Al rato, volvimos hacia Ondarreta, para dirigirnos al Peine del Viento, un sitio imprescindible de visitar. Allí ya nos estaban esperando los profesores, que se habían buscado unos buenos sitios para ponerse a dibujar. Tras estar un buen rato haciendo el tonto con las olas, que llegaban hasta el paseo, nos pusimos serios nosotros también. La estampa del lugar en ese momento debía ser única: un montón de estudiantes de arquitectura subidos a las rocas, con las manos casi gangrenadas por el frío, dibujando y mientras riendo y disfrutando del sonido de las olas, del paisaje, y sobre todo, de la compañía.
![IGF-130427-008](https://isabelguevarafdezdai.wordpress.com/wp-content/uploads/2013/04/igf-130427-008.jpg?w=300&h=97)
Tiene todo el sentido que este lugar se llame el “peine del viento”, porque las esculturas de Eduardo Chillida en realidad es lo que intentan emular. Es fantástica la imagen que se ve cuando las olas rompen y se lanzan hacia ellas, como si estuvieran batiéndose en duelo.
Helados, volvimos al albergue y nos preparamos para una de las mejores noches de mi vida, todo hay que decirlo.
DOMINGO 28
Tuvimos que madrugar también… ¡no se puede decir que no hemos aprovechado el fin de semana! A echar el último vistazo a ese paisaje idílico, pisar la arena con los pies descalzos, mojarse con las olas de la orilla… y de vuelta a casa, no sin antes hacer una parada en Navarra, en el Museo Oteiza. Pedro en clase nos ha hablado mucho de él, ya que su obra, sin estar relacionada con la arquitectura, plantea muchas cuestiones que pueden extraerse y aplicarse a ella.

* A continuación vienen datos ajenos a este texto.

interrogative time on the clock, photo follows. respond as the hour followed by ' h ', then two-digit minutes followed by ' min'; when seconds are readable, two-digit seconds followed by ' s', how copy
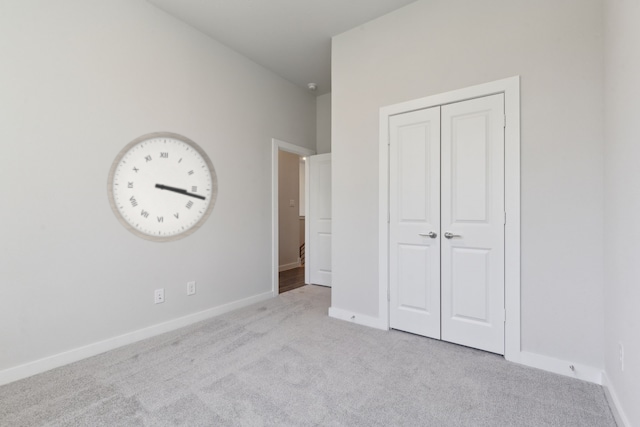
3 h 17 min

El Museo Oteiza estaba totalmente hecho a la medida de este artista, sin dejar de tener el aspecto del típico caserío en la ladera de la montaña, apartado de toda civilización. No contemplamos demasiado el exterior, queríamos entrar ya porque hacía un frío insufrible. Yo fui directamente a las vitrinas donde estaban expuestas todas esas figuritas hechas con alambre, con tizas y con metal. En todas se percibe esa idea que él tenía de ir extrayendo masa para crear espacio. Oteiza era un hombre muy trabajador, que nunca se cansó de imaginar y de crear cosas nuevas. Resulta sorprendente que todas las piezas sean únicas, y que a una escala tan pequeña haya podido visualizar tantos tipos de posibilidades.
Como me parecía un poco absurdo ponerme a dibujar las piezas, porque había tantas que no sabía cuáles elegir, me decanté por dibujar la arquitectura del museo. Me llamaron muchísimo la atención las rampas y los huecos que había perforados tanto en el techo como en las paredes. Era arte en sí mismo ese museo.
Finalmente, tras la visita, montamos en el autobús y volvimos hacia casa, pero con una muy buena sensación por dentro. Este fin de semana hemos aprendido mucho, en todos los sentidos. Siempre que vuelva a Euskadi, recordaré este viaje y anhelaré estos días, que jamás volverán a repetirse.